Census Linking

I do a lot of census linking. I will post code and instructions and readmes about the various methods here (more coming soon, I promise).

For more on census linking methods, see my paper and my paper with Abramitzky, Boustan, Eriksson, and Perez. For codes for other methods, see Abramitzky’s website. For pre-made federal census to federal census links (with histids that will work with IPUMS data) see the Census Linking Project.

Census Linking Instructions

Linking the Iowa 1915 Census to the Federal 1940 Census

NB: These were the instructions given to census linkers building training data for my Iowa 1915-1940 links for this paper.

I have searched for every boy in the 1915 Iowa Census in the 1940 Federal Census, 25 years later. I’ve kept the possible or plausible matches (within pretty wide ranges of string distance on first and last name, +/- 3 years of birth, and blocked on state of birth and sex).

Now, for the fun part. We need to produce training data to build the linking algorithm with. Eventually, we’ll use the training data to train the ML linking model I’ve developed in the past. The model will use features like string distances, sound similarities, specific character matches, name commonness, age distance, etc. But how does the model know (or learn) how much weight to put on those various features? Well, we need training data. When a human decides if a record is a link or not, the human is implicitly weighing various features or factors. We want to make those weights explicit.

[omitting details on logging into the NBER server and linking platform]

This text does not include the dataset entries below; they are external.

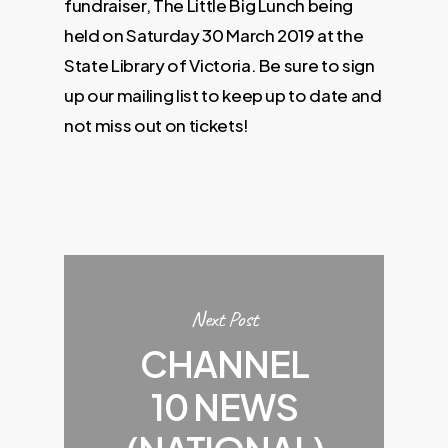
fundraiser, The Little Big Lunch being
held on Saturday 30 March 2019 at the
State Library of Victoria. Be sure to sign
up our mailing list to keep up to date and
not miss out on tickets!
Next Post
CHANNEL
10 NEWS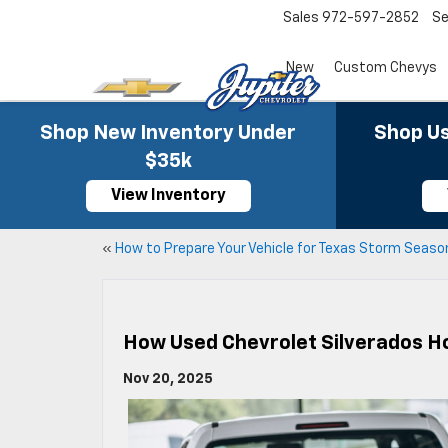
Sales
972-597-2852
Se
New
Custom Chevys
Shop New Inventory Under
Shop Us
$35k
View Inventory
«
How to Prepare Your Vehicle for Texas Storm Seaso
How Used Chevrolet Silverados Hol
Nov 20, 2025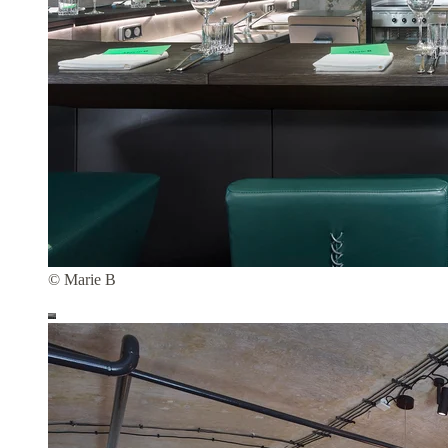
© Marie B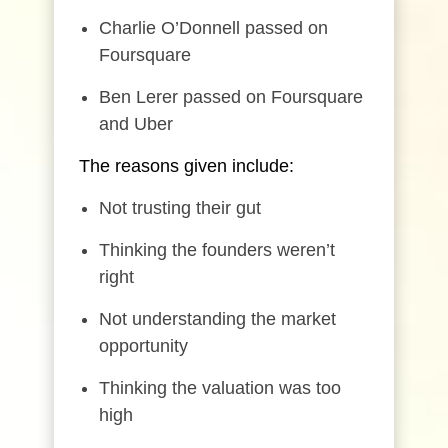
Charlie O’Donnell passed on
Foursquare
Ben Lerer passed on Foursquare
and Uber
The reasons given include:
Not trusting their gut
Thinking the founders weren’t
right
Not understanding the market
opportunity
Thinking the valuation was too
high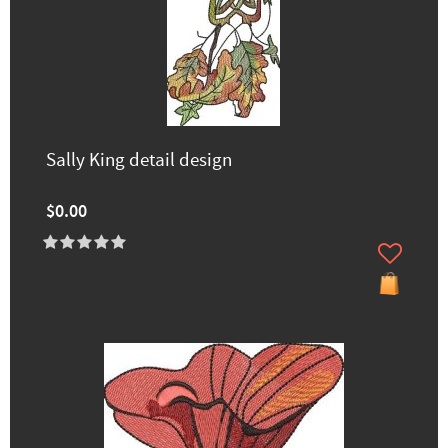
Sally King detail design
$0.00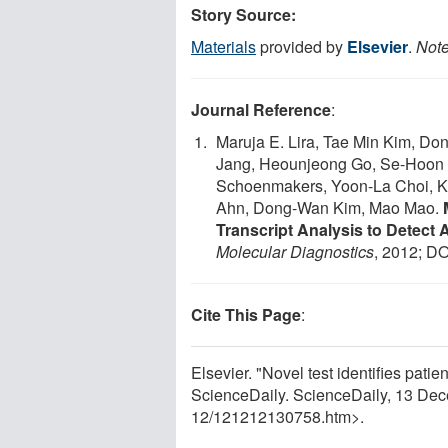
Story Source:
Materials
provided by
Elsevier
.
Note
Journal Reference
:
Maruja E. Lira, Tae Min Kim, D
Jang, Heounjeong Go, Se-Hoon 
Schoenmakers, Yoon-La Choi, K
Ahn, Dong-Wan Kim, Mao Mao.
Transcript Analysis to Detect
Molecular Diagnostics
, 2012; DO
Cite This Page
:
Elsevier. "Novel test identifies patie
ScienceDaily. ScienceDaily, 13 De
12
/
121212130758.htm>.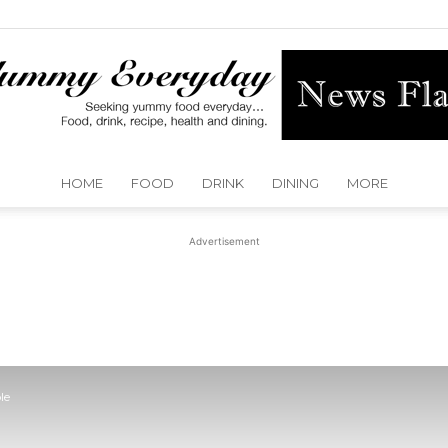
HOME
FOOD
DRINK
DINING
MORE
Yummy
Advertisement
Everyday
le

You will be presented with the name of a person in the 1915 census, and underneath you will see a list of potential matches in the 1940 census. You’ll see names, ages in the censuses, and state or country of birth. Your job is to look at the options offered to you and make your best choice as to which name in the 1940 census is our person in the 1915 census file. The set of possible matches are roughly ordered based on some features of the records to make linking easier (that is, often the best match might be first or second) but the ordering is not perfect and there is random noise in the ranking. The correct or the best match will be farther down the list sometimes. In special cases it might be very far down the row). You can do the linking by looking at how the first and last names, as well as middle initial and age, match up across datasets. These things do not have to be exact matches. Timothy Mozgov in one dataset could easily be Timofy Mozgav in another, for example, as spelling mistakes are common. Sometimes Nomar Garciaparra is written as N Garciaparra or N Garciapara in the census, etc. Humans are good at distinguishing these kinds of clerical errors, which is why we have human coders train the computer, rather than force the computer to make exact matches or fuzzy string matches on its own.

The goal is to select whatever record you think is the correct link based on your best judgment. There are no hard and fast rules and the goal is to use all the real experience you have with looking at people’s names entered with some error or some natural variation and decide whether you think it is likely the two records are correct. Think about which letters might be confused for others (“m” in cursive looks like “rn”, “o” and “a” could be confused, “F” and “T” can be written similarly, etc). When making a determination, use not just the comparison of the record we’re looking for to each individual candidate match, but also think about the other candidates. You aren’t deciding just if the records match but if the given pair is a sufficiently good match compared to all the other candidates. That is if you are trying to match a relatively rare name and only one candidate is even plausible, maybe you are looser on rules for year of birth or name. If you are trying to match a more common name but you have agreement on middle initial or middle name and year of birth maybe that is a strong signal. The availability of middle initials should help as well but lots of records won’t have them (or I might give an initial in 1915 but not in 1940).

When you decide two records match, click the blue “select” button next to the record. If there are no links, that work, hit the red “no matches” button at the bottom. If there are multiple (you are looking for John Smith born in 1910 and there are 10 of them or you are looking for John Smith and the results are John A Smith and John B Smith and you have no way to distinguish), hit the orange “multiple matches” button. (And if you realize you clicked the wrong thing on the previous page you can undo with the light blue button but try not to make bad clicks).

A few more reasons why records do not match exactly:

  • All fields could be entered with some error
    • The person answering the census forgets or makes a mistake or guesses wrong (often one person answers for all household members)
    • The enumerator writes down the answer wrong
    • The transcriber types the answers wrong (cursive is hard to read)
  • Names
    • Nicknames or formal names are used inconsistently (Thomas or Tom or Tommy; William or Wm or Willy or Bill)
    • Also, names could become Americanized over time (Josef become Joseph or Joe, etc)
    • Last names are mispronounced or misspelled, especially foreign names
    • When testing matches, sometimes saying the names aloud will help: do they sound a lot alike?
  • Year of Birth
    • These might be entered with error (numbers are surprisingly easy to screw up)
    • People round their ages (to 0s or 5s often)
    • Censuses are taken at different points in the year and the census asks age on the census day NOT year of birth. And people are great at screwing up simple algorithms.